Saved entries

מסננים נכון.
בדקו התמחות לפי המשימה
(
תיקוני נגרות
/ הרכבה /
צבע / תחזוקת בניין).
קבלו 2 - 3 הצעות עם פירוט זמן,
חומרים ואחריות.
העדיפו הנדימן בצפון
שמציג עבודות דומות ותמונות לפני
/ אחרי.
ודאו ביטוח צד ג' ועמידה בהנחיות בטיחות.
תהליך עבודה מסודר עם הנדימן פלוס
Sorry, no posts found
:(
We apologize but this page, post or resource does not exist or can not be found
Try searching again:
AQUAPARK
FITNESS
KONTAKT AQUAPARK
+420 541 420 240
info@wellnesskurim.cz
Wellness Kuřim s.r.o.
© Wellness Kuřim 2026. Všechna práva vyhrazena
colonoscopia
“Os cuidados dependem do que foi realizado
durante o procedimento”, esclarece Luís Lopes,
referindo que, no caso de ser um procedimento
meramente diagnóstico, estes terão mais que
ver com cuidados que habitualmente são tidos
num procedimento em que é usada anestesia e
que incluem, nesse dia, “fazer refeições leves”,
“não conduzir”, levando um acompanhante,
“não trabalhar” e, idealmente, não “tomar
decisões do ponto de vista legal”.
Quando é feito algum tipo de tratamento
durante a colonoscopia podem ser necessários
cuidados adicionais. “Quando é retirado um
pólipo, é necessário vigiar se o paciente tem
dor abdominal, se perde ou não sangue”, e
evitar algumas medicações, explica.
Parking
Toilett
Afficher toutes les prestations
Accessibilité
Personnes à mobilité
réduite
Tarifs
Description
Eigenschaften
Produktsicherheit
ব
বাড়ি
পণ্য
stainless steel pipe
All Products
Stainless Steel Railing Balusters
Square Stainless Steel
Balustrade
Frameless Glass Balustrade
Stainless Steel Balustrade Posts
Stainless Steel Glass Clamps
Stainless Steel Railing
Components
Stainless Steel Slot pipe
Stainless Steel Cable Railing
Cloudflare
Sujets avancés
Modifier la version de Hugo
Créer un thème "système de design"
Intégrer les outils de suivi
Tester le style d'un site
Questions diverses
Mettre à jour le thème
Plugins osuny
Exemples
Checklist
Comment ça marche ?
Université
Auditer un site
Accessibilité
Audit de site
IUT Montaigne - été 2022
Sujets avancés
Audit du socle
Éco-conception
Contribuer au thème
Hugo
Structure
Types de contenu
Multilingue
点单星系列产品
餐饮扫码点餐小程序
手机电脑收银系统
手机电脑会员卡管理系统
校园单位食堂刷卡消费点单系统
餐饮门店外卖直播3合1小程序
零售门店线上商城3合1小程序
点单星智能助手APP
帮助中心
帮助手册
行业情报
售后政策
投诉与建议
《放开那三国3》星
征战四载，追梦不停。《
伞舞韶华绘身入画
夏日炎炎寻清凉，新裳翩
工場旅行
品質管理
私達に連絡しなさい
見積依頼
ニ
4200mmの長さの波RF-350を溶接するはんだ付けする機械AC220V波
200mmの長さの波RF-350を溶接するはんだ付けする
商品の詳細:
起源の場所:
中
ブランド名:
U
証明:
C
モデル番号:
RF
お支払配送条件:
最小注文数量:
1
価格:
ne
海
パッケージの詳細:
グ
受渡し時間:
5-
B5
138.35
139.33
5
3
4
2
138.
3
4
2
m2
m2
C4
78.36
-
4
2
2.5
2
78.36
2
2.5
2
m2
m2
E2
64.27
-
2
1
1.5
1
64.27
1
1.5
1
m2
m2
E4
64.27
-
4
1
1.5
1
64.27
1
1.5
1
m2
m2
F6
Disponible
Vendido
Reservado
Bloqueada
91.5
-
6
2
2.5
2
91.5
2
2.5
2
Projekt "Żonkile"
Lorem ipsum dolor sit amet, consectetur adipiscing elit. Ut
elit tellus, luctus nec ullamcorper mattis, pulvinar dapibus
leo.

> [Task brief] Rewrite the items above with every "Sujets avancés" changed to "Sujets experts", keeping everything else as it is.

> [Your response]
מסננים נכון.
בדקו התמחות לפי המשימה
(
תיקוני נגרות
/ הרכבה /
צבע / תחזוקת בניין).
קבלו 2 - 3 הצעות עם פירוט זמן,
חומרים ואחריות.
העדיפו הנדימן בצפון
שמציג עבודות דומות ותמונות לפני
/ אחרי.
ודאו ביטוח צד ג' ועמידה בהנחיות בטיחות.
תהליך עבודה מסודר עם הנדימן פלוס
Sorry, no posts found
:(
We apologize but this page, post or resource does not exist or can not be found
Try searching again:
AQUAPARK
FITNESS
KONTAKT AQUAPARK
+420 541 420 240
info@wellnesskurim.cz
Wellness Kuřim s.r.o.
© Wellness Kuřim 2026. Všechna práva vyhrazena
colonoscopia
“Os cuidados dependem do que foi realizado
durante o procedimento”, esclarece Luís Lopes,
referindo que, no caso de ser um procedimento
meramente diagnóstico, estes terão mais que
ver com cuidados que habitualmente são tidos
num procedimento em que é usada anestesia e
que incluem, nesse dia, “fazer refeições leves”,
“não conduzir”, levando um acompanhante,
“não trabalhar” e, idealmente, não “tomar
decisões do ponto de vista legal”.
Quando é feito algum tipo de tratamento
durante a colonoscopia podem ser necessários
cuidados adicionais. “Quando é retirado um
pólipo, é necessário vigiar se o paciente tem
dor abdominal, se perde ou não sangue”, e
evitar algumas medicações, explica.
Parking
Toilett
Afficher toutes les prestations
Accessibilité
Personnes à mobilité
réduite
Tarifs
Description
Eigenschaften
Produktsicherheit
ব
বাড়ি
পণ্য
stainless steel pipe
All Products
Stainless Steel Railing Balusters
Square Stainless Steel
Balustrade
Frameless Glass Balustrade
Stainless Steel Balustrade Posts
Stainless Steel Glass Clamps
Stainless Steel Railing
Components
Stainless Steel Slot pipe
Stainless Steel Cable Railing
Cloudflare
Sujets experts
Modifier la version de Hugo
Créer un thème "système de design"
Intégrer les outils de suivi
Tester le style d'un site
Questions diverses
Mettre à jour le thème
Plugins osuny
Exemples
Checklist
Comment ça marche ?
Université
Auditer un site
Accessibilité
Audit de site
IUT Montaigne - été 2022
Sujets experts
Audit du socle
Éco-conception
Contribuer au thème
Hugo
Structure
Types de contenu
Multilingue
点单星系列产品
餐饮扫码点餐小程序
手机电脑收银系统
手机电脑会员卡管理系统
校园单位食堂刷卡消费点单系统
餐饮门店外卖直播3合1小程序
零售门店线上商城3合1小程序
点单星智能助手APP
帮助中心
帮助手册
行业情报
售后政策
投诉与建议
《放开那三国3》星
征战四载，追梦不停。《
伞舞韶华绘身入画
夏日炎炎寻清凉，新裳翩
工場旅行
品質管理
私達に連絡しなさい
見積依頼
ニ
4200mmの長さの波RF-350を溶接するはんだ付けする機械AC220V波
200mmの長さの波RF-350を溶接するはんだ付けする
商品の詳細:
起源の場所:
中
ブランド名:
U
証明:
C
モデル番号:
RF
お支払配送条件:
最小注文数量:
1
価格:
ne
海
パッケージの詳細:
グ
受渡し時間:
5-
B5
138.35
139.33
5
3
4
2
138.
3
4
2
m2
m2
C4
78.36
-
4
2
2.5
2
78.36
2
2.5
2
m2
m2
E2
64.27
-
2
1
1.5
1
64.27
1
1.5
1
m2
m2
E4
64.27
-
4
1
1.5
1
64.27
1
1.5
1
m2
m2
F6
Disponible
Vendido
Reservado
Bloqueada
91.5
-
6
2
2.5
2
91.5
2
2.5
2
Projekt "Żonkile"
Lorem ipsum dolor sit amet, consectetur adipiscing elit. Ut
elit tellus, luctus nec ullamcorper mattis, pulvinar dapibus
leo.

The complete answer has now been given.